■ LA CONSIGNE
Affichez mot pour mot, s'il vous plaît, le passage de l'article sur les émissions politiques télévisées allant de « Entretien intimiste, dialogue avec » jusqu'à « des interventions politiques. ».

■ PASSAGE FOURNI

========================================

De l'impossible dialectique des émissions politiques télévisées

Le président de la République, François Hollande, lors d'une intervention télévisée, le 6 novembre 2014. (MARTIN BUREAU / AFP)

Entretien intimiste, dialogue avec quatre "vrais" Français castés pour l'occasion, questions-réponses avec les journalistes et chat -post émission- sur les réseaux... Jeudi 6 novembre, François Hollande s'est livré à l'infernal exercice de l'émission politique en prime time pour faire le point sur sa mi-mandat. Pas de surprise. Comme d'habitude, les commentateurs et observateurs politiques de tous bords se sont dressés d'un seul homme à l'issue de ce "show" pour dénoncer ce qu'ils qualifient de "naufrage". Mais comment pourrait-il en être autrement ? Retour sur l'impossible équation des émissions télévisées et l'impérieuse nécessité de revoir le format des interventions politiques.

========================================

■ BLOC DE DONNÉES
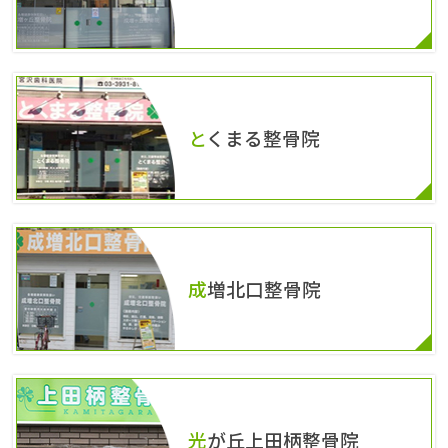
とくまる整骨院
成増北口整骨院
光が丘上田柄整骨院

========================================

■ RÉPONSE RÉDIGÉE
Entretien intimiste, dialogue avec quatre "vrais" Français castés pour l'occasion, questions-réponses avec les journalistes et chat -post émission- sur les réseaux... Jeudi 6 novembre, François Hollande s'est livré à l'infernal exercice de l'émission politique en prime time pour faire le point sur sa mi-mandat. Pas de surprise. Comme d'habitude, les commentateurs et observateurs politiques de tous bords se sont dressés d'un seul homme à l'issue de ce "show" pour dénoncer ce qu'ils qualifient de "naufrage". Mais comment pourrait-il en être autrement ? Retour sur l'impossible équation des émissions télévisées et l'impérieuse nécessité de revoir le format des interventions politiques.